The Regression Operator is a low-code operator for supervised tabular regression. It trains a model from a training dataset, optionally evaluates on held-out test data, and writes a consistent set of artifacts such as predictions, metrics, an HTML report, and a serialized model bundle.

Overview¶

Required inputs

The current implementation requires:

training_data
target_column

All columns in training_data except target_column are treated as features.

Optional inputs

The operator also supports:

test_data for held-out evaluation
output_directory for artifact location
column_types to override automatic type inference
model_kwargs to control explicit model runs
save_and_deploy_to_md to save the trained model to OCI Model Catalog and create a Model Deployment

Supported models

The supported model values are:

auto
linear_regression
random_forest
knn
xgboost

auto performs cross-validation across the explicit model families and selects the best one for the configured metric.
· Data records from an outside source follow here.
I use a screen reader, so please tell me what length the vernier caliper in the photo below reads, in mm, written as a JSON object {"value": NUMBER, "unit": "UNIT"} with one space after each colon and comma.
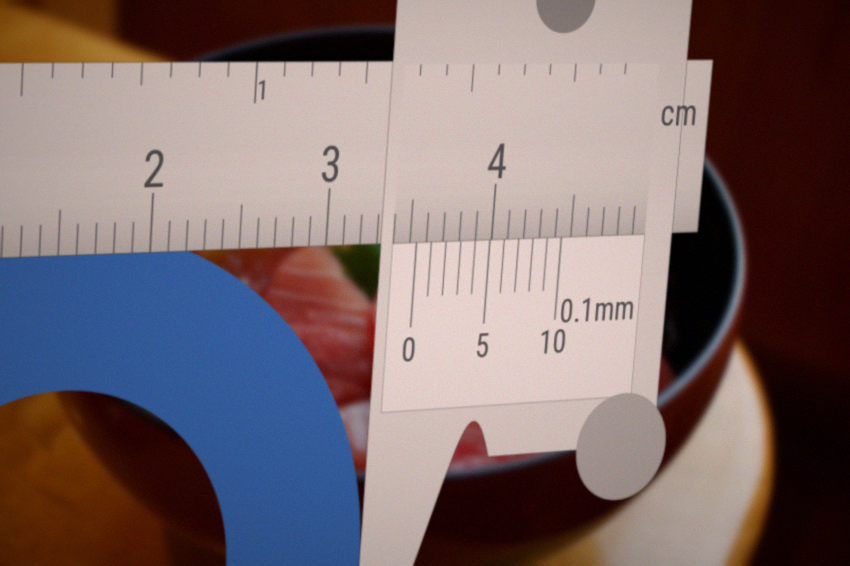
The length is {"value": 35.4, "unit": "mm"}
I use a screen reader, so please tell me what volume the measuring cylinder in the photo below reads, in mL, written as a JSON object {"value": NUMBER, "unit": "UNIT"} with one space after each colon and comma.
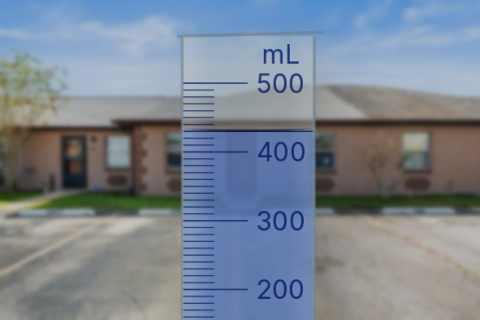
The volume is {"value": 430, "unit": "mL"}
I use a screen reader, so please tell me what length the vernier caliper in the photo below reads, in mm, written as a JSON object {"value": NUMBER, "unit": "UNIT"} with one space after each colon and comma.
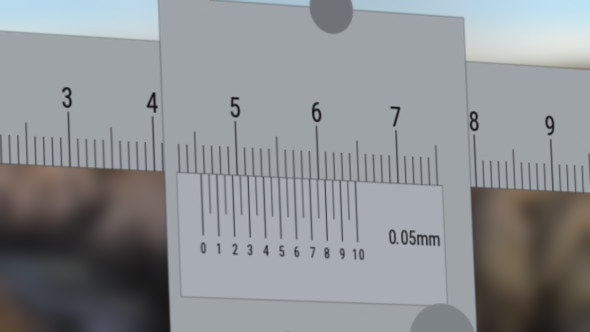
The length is {"value": 45.6, "unit": "mm"}
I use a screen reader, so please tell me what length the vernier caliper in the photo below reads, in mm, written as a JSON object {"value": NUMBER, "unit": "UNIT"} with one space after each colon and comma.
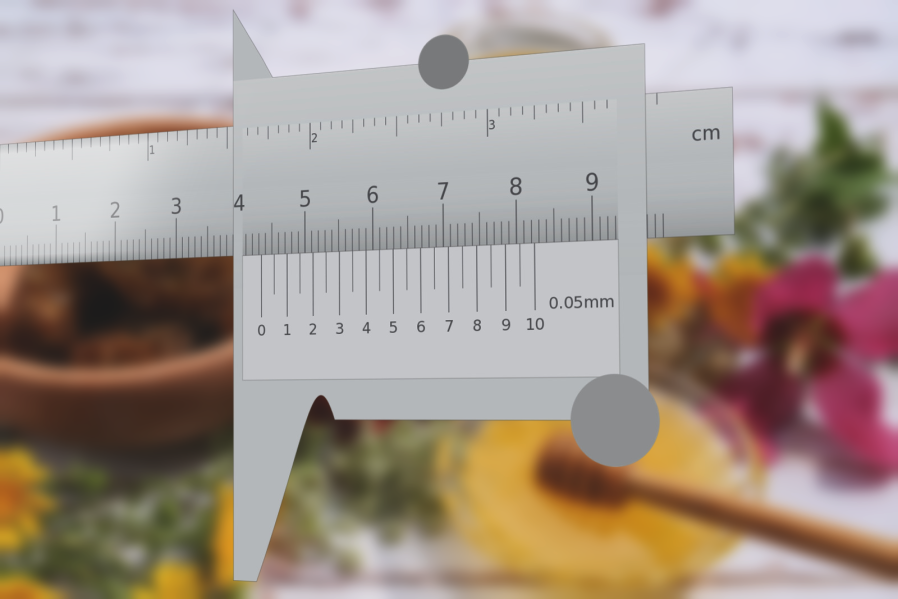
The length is {"value": 43.4, "unit": "mm"}
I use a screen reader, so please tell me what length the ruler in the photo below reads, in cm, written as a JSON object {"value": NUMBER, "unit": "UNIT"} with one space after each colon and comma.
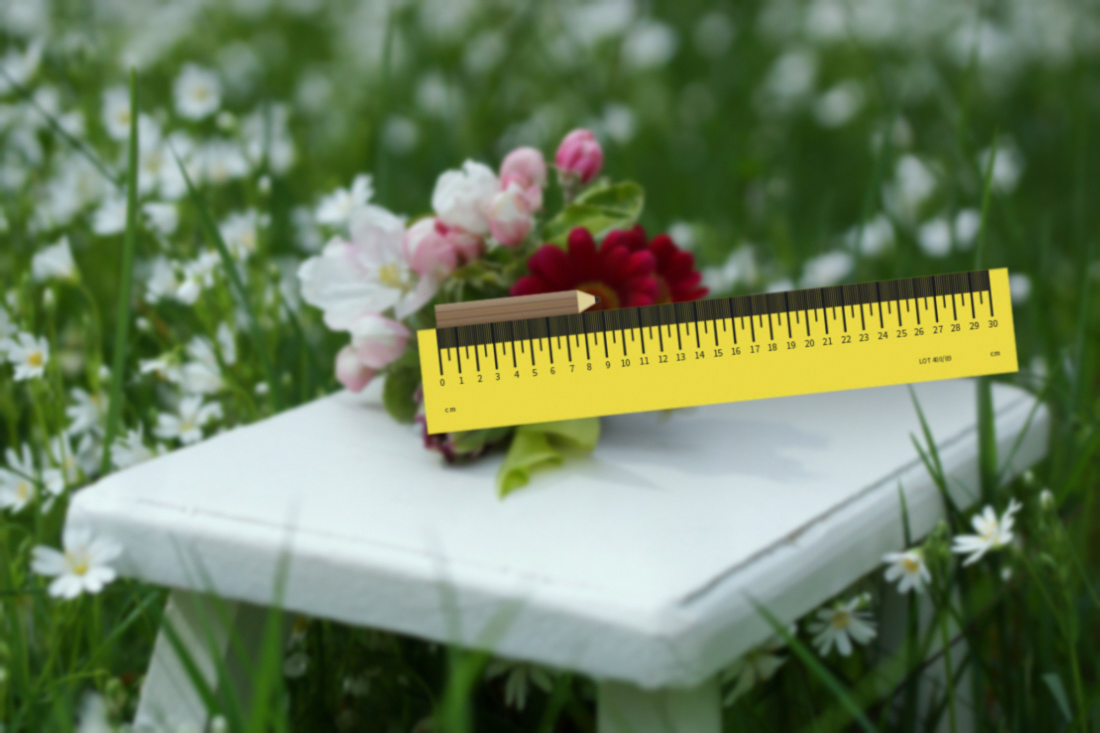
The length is {"value": 9, "unit": "cm"}
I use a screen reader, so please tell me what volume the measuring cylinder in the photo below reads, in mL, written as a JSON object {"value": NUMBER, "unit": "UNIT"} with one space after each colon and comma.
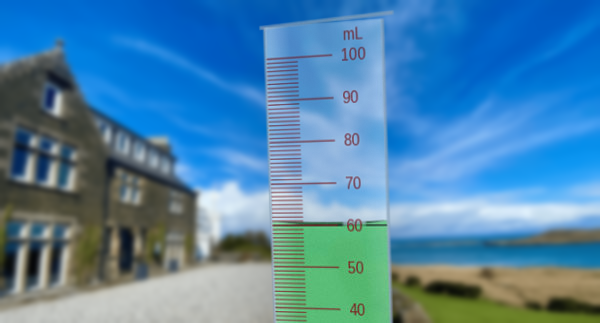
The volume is {"value": 60, "unit": "mL"}
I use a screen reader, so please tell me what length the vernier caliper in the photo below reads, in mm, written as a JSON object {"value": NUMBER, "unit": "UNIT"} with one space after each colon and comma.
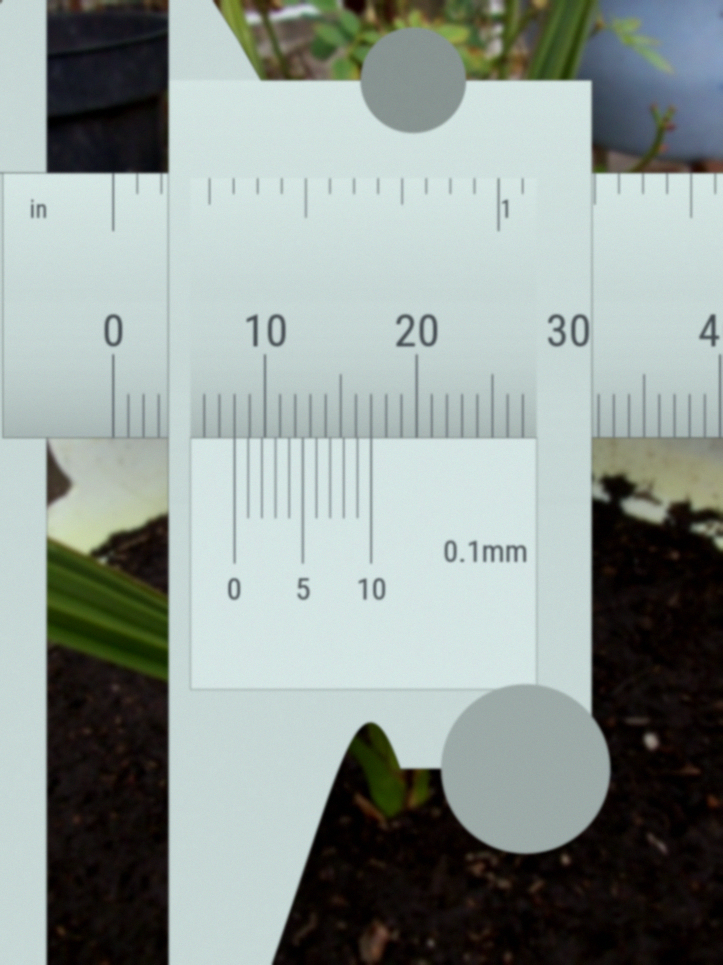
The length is {"value": 8.0, "unit": "mm"}
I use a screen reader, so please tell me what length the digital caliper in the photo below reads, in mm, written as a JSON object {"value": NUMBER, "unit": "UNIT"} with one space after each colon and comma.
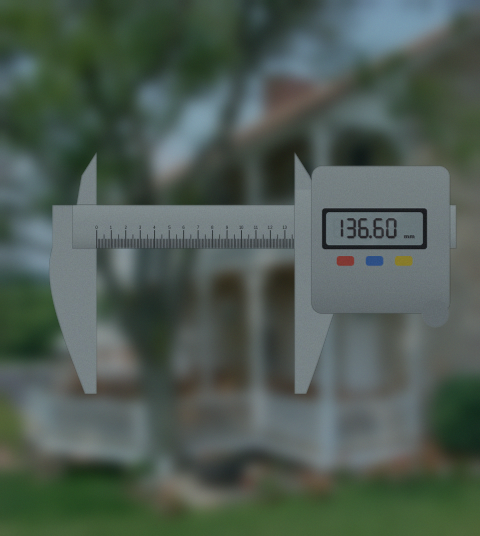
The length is {"value": 136.60, "unit": "mm"}
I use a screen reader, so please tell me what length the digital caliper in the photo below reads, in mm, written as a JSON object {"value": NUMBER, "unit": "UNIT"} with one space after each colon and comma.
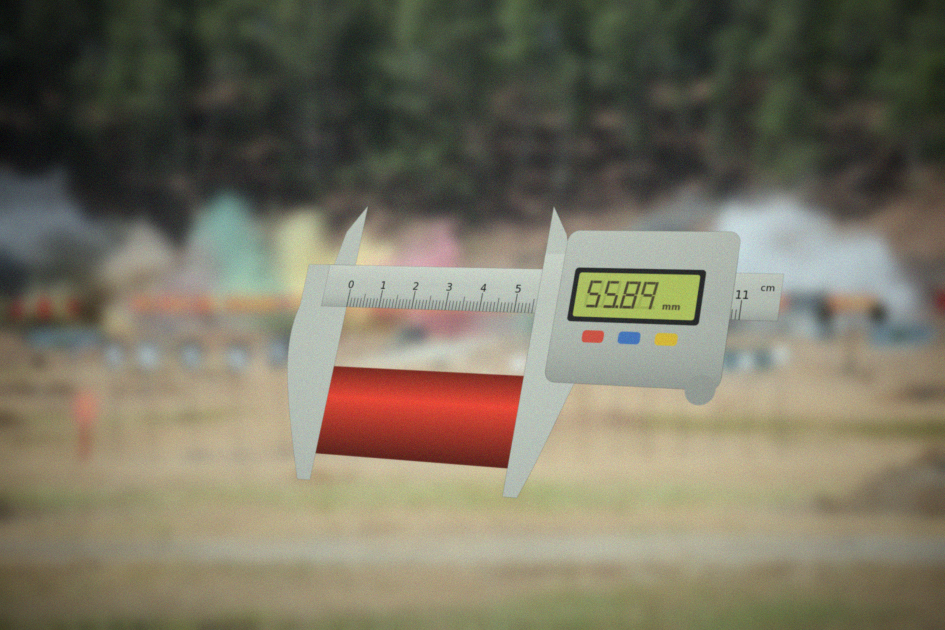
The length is {"value": 55.89, "unit": "mm"}
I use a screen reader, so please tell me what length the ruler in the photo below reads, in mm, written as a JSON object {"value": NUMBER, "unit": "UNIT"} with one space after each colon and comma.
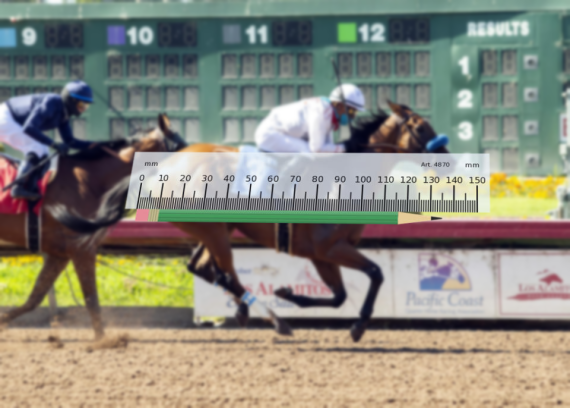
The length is {"value": 135, "unit": "mm"}
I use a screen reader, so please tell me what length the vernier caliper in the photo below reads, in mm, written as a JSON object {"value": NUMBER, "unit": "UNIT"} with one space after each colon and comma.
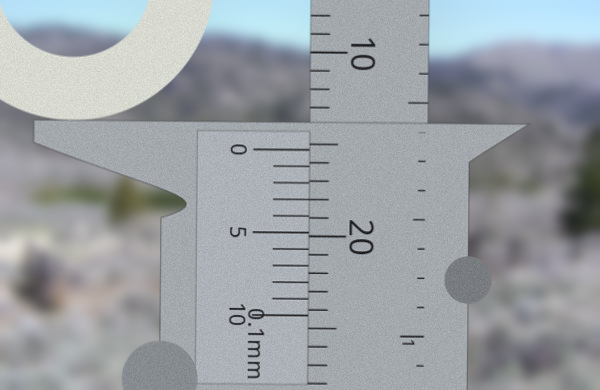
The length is {"value": 15.3, "unit": "mm"}
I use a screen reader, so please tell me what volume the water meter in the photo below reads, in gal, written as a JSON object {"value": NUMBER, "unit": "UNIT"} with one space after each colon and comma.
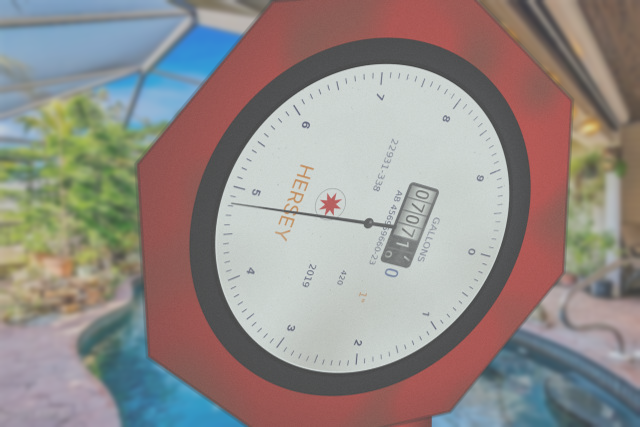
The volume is {"value": 707174.8, "unit": "gal"}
Explicit models use Optuna-based tuning by default.

Preprocessing

By default, the operator:

infers numeric, categorical, and date columns
imputes missing numeric values with the median
imputes missing categorical values with the mode
one-hot encodes categorical columns
expands date columns into year, month, day, dayofweek, and dayofyear

Artifacts

Depending on the configuration and available data, the operator can write:

training_predictions.csv
test_predictions.csv
training_metrics.csv
test_metrics.csv
global_explanations.csv
report.html
model.pkl
model_registration_info.json
deployment_info.json

global_explanations.csv is written only when generate_explanations: true and explainability output is successfully produced.